Na América, em 1946, onde esteve, como bolseiro do Instituto de Alta Cultura, Aníbal Cymbron conheceu outras figuras, como o Professor Francis Millet Rogers, este descendente de portugueses, que o acompanhou numa visita a Harvard,
Em 20 de Maio de 1962, Canto da Maia informa Aníbal Cymbron Barbosa: ‘’Devo partir muito brevemente porque o pintor António Soares (1894-1978) me convidou para êxpor com o Almada Negreiros (7-4-1893-15-7.1970) e outros amigos no Porto. Devo chegar à Ilha a 12 no Funchal’’.

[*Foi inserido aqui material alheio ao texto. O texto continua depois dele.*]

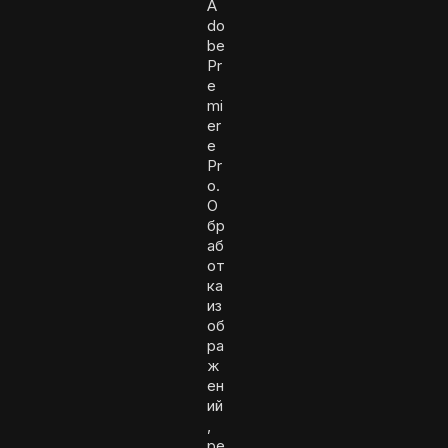
A
do
be
Pr
e
mi
er
e
Pr
o.
О
бр
аб
от
ка
из
об
ра
ж
ен
ий
,
ре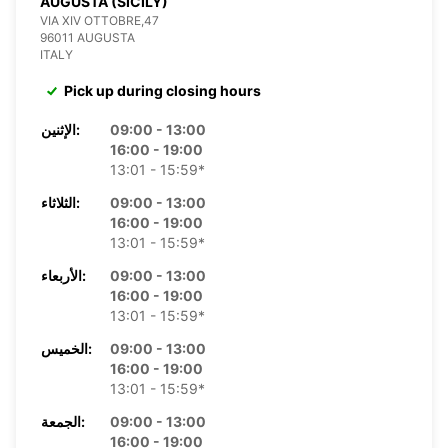
AUGUSTA (SICILY)
VIA XIV OTTOBRE,47
96011 AUGUSTA
ITALY
Pick up during closing hours
09:00 - 13:00
الإثنين:
16:00 - 19:00
13:01 - 15:59*
09:00 - 13:00
الثلاثاء:
16:00 - 19:00
13:01 - 15:59*
09:00 - 13:00
الأربعاء:
16:00 - 19:00
13:01 - 15:59*
09:00 - 13:00
الخميس:
16:00 - 19:00
13:01 - 15:59*
09:00 - 13:00
الجمعة:
16:00 - 19:00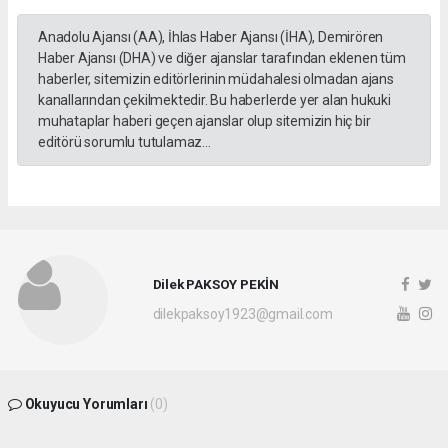
Anadolu Ajansı (AA), İhlas Haber Ajansı (İHA), Demirören
Haber Ajansı (DHA) ve diğer ajanslar tarafından eklenen tüm
haberler, sitemizin editörlerinin müdahalesi olmadan ajans
kanallarından çekilmektedir. Bu haberlerde yer alan hukuki
muhataplar haberi geçen ajanslar olup sitemizin hiç bir
editörü sorumlu tutulamaz...
Dilek PAKSOY PEKİN
dilekpaksoy1923@gmail.com
Okuyucu Yorumları
(0)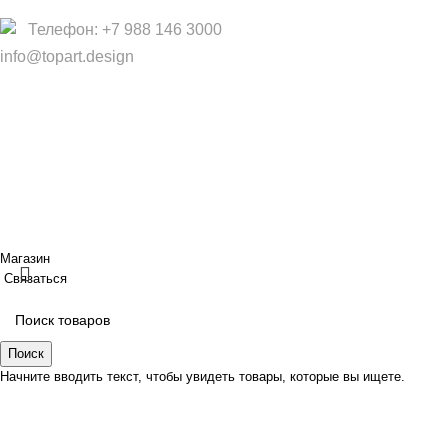
Телефон: +7 988 146 3000
info@topart.design
Copyright © 2017 — 2021 «TopArt Design » (Сочи).
Все
права защищены
. Предложения на сайте не являются
публичной офертой.
ИП Шрайнер Ирина Владимировна ИНН: 312319647337
ОГРНИП: 323237500439274 тел: +79885030365
Создано
BOND
Магазин
Связаться
Поиск
Начните вводить текст, чтобы увидеть товары, которые вы ищете.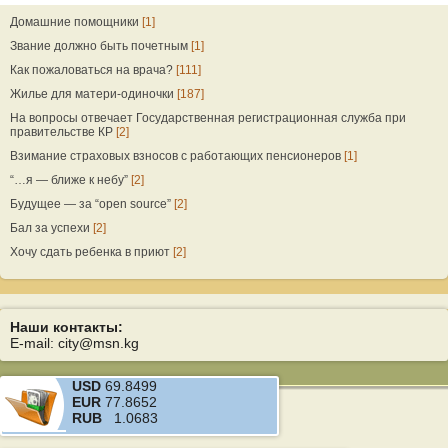
Домашние помощники
[1]
Звание должно быть почетным
[1]
Как пожаловаться на врача?
[111]
Жилье для матери-одиночки
[187]
На вопросы отвечает Государственная регистрационная служба при
правительстве КР
[2]
Взимание страховых взносов с работающих пенсионеров
[1]
“…я — ближе к небу”
[2]
Будущее — за “open source”
[2]
Бал за успехи
[2]
Хочу сдать ребенка в приют
[2]
Наши контакты:
E-mail: city@msn.kg
USD
69.8499
EUR
77.8652
RUB
1.0683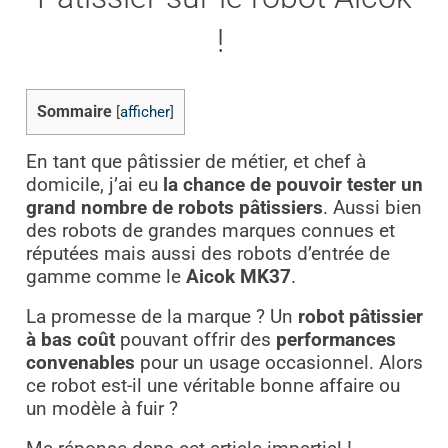
!
Sommaire
[
afficher
]
En tant que pâtissier de métier, et chef à
domicile, j’ai eu
la chance de pouvoir tester un
grand nombre de robots pâtissiers
. Aussi bien
des robots de grandes marques connues et
réputées mais aussi des robots d’entrée de
gamme comme le
Aicok MK37
.
La promesse de la marque ? Un
robot pâtissier
à bas coût
pouvant offrir des
performances
convenables
pour un usage occasionnel. Alors
ce robot est-il une véritable bonne affaire ou
un modèle à fuir ?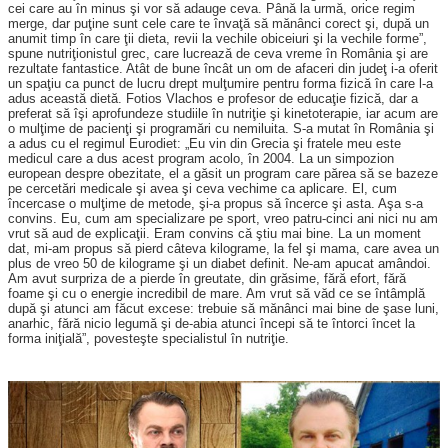
cei care au în minus şi vor să adauge ceva. Până la urmă, orice regim
merge, dar puţine sunt cele care te învaţă să mănânci corect şi, după un
anumit timp în care ţii dieta, revii la vechile obiceiuri şi la vechile forme”,
spune nutriţionistul grec, care lucrează de ceva vreme în România şi are
rezultate fantastice. Atât de bune încât un om de afaceri din judeţ i-a oferit
un spaţiu ca punct de lucru drept mulţumire pentru forma fizică în care l-a
adus această dietă. Fotios Vlachos e profesor de educaţie fizică, dar a
preferat să îşi aprofundeze studiile în nutriţie şi kinetoterapie, iar acum are
o mulţime de pacienţi şi programări cu nemiluita. S-a mutat în România şi
a adus cu el regimul Eurodiet: „Eu vin din Grecia şi fratele meu este
medicul care a dus acest program acolo, în 2004. La un simpozion
european despre obezitate, el a găsit un program care părea să se bazeze
pe cercetări medicale şi avea şi ceva vechime ca aplicare. El, cum
încercase o mulţime de metode, şi-a propus să încerce şi asta. Aşa s-a
convins. Eu, cum am specializare pe sport, vreo patru-cinci ani nici nu am
vrut să aud de explicaţii. Eram convins că ştiu mai bine. La un moment
dat, mi-am propus să pierd câteva kilograme, la fel şi mama, care avea un
plus de vreo 50 de kilograme şi un diabet definit. Ne-am apucat amândoi.
Am avut surpriza de a pierde în greutate, din grăsime, fără efort, fără
foame şi cu o energie incredibil de mare. Am vrut să văd ce se întâmplă
după şi atunci am făcut excese: trebuie să mănânci mai bine de şase luni,
anarhic, fără nicio legumă şi de-abia atunci începi să te întorci încet la
forma iniţială”, povesteşte specialistul în nutriţie.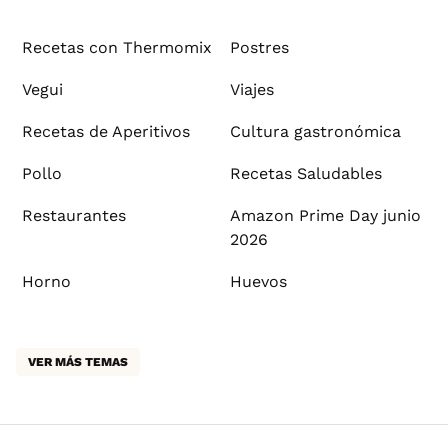
Recetas con Thermomix
Postres
Vegui
Viajes
Recetas de Aperitivos
Cultura gastronómica
Pollo
Recetas Saludables
Restaurantes
Amazon Prime Day junio
2026
Horno
Huevos
VER MÁS TEMAS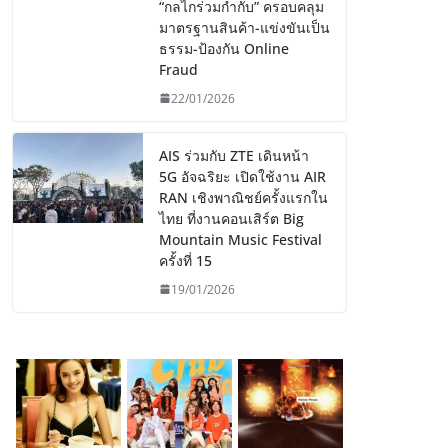
“กลไกร่วมกำกับ” ครอบคลุม
มาตรฐานสินค้า-แข่งขันเป็น
ธรรม-ป้องกัน Online
Fraud
22/01/2026
AIS ร่วมกับ ZTE เดินหน้า
5G อัจฉริยะ เปิดใช้งาน AIR
RAN เชิงพาณิชย์ครั้งแรกใน
ไทย ที่งานคอนเสิร์ต Big
Mountain Music Festival
ครั้งที่ 15
19/01/2026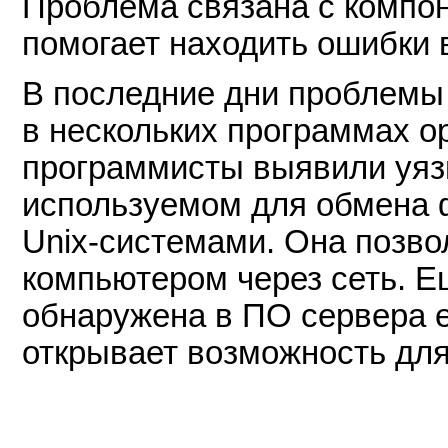
Проблема связана с компоне
помогает находить ошибки 
В последние дни проблемы
в нескольких программах op
программисты выявили уяз
используемом для обмена ф
Unix-системами. Она позво
компьютером через сеть. 
обнаружена в ПО сервера e
открывает возможность для 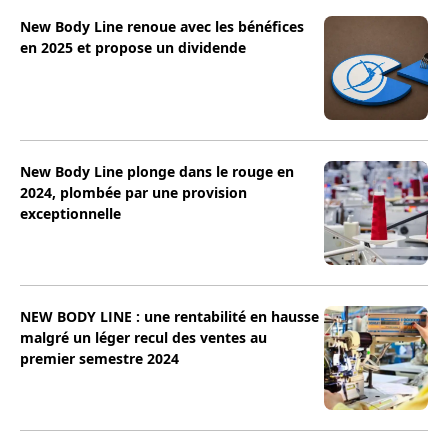
New Body Line renoue avec les bénéfices
en 2025 et propose un dividende
New Body Line plonge dans le rouge en
2024, plombée par une provision
exceptionnelle
NEW BODY LINE : une rentabilité en hausse
malgré un léger recul des ventes au
premier semestre 2024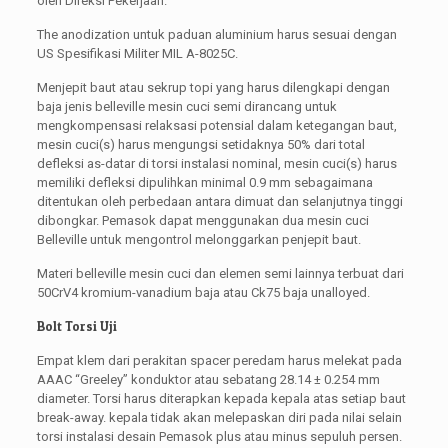
oleh Direksi Pekerjaan.
The anodization untuk paduan aluminium harus sesuai dengan
US Spesifikasi Militer MIL A-8025C.
Menjepit baut atau sekrup topi yang harus dilengkapi dengan
baja jenis belleville mesin cuci semi dirancang untuk
mengkompensasi relaksasi potensial dalam ketegangan baut,
mesin cuci(s) harus mengungsi setidaknya 50% dari total
defleksi as-datar di torsi instalasi nominal, mesin cuci(s) harus
memiliki defleksi dipulihkan minimal 0.9 mm sebagaimana
ditentukan oleh perbedaan antara dimuat dan selanjutnya tinggi
dibongkar. Pemasok dapat menggunakan dua mesin cuci
Belleville untuk mengontrol melonggarkan penjepit baut.
Materi belleville mesin cuci dan elemen semi lainnya terbuat dari
50CrV4 kromium-vanadium baja atau Ck75 baja unalloyed.
Bolt Torsi Uji
Empat klem dari perakitan spacer peredam harus melekat pada
AAAC “Greeley” konduktor atau sebatang 28.14 ± 0.254 mm
diameter. Torsi harus diterapkan kepada kepala atas setiap baut
break-away. kepala tidak akan melepaskan diri pada nilai selain
torsi instalasi desain Pemasok plus atau minus sepuluh persen.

Pena não haver muito mais cartas que nos trouxesse  mais informação sobre a vida e as rotinas de Canto da Maia, quer em França, quer nos Açores.
Socorrendo-me das palavras do Dr. Aníbal Cymbron Barbosa, numa homenagem que prestou ao escultor:
‘’Conservo, do seu convívio de longos anos, a mais grata das recordações e sempre admirei a sua coerência”.
Possuía uma impressionante humildade  e era dotado de adorável simplicidade, o que proporcionava, a todos os que o procuravam, aquele bem-estar que só os eleitos sabem brotar à sua volta’’.
E acrescento, que eles – Canto da Maia e Aníbal Cymbron Barbosa -, ambos souberam honrar o seu tempo, e a nós, cabe o dever de honrar e exaltar a sua memória.
Cartas são tesouros de preciosa informação. Infelizmente, na volatilidade do tempo, os arquivos familiares são muitas das vezes desprezados e deitados ao lixo,  quando se fazem partilhas ou se desfazem as casas. Felizmente, que estas foram salvas do olvido, pelo carinho que a filha de Aníbal Cymbron Barbosa, Manuela Bettencourt Amaral Barbosa (Nélinha Cymbron) -  cuidadosamente soube preservar esta herança deixada à sua conta por seu Pai.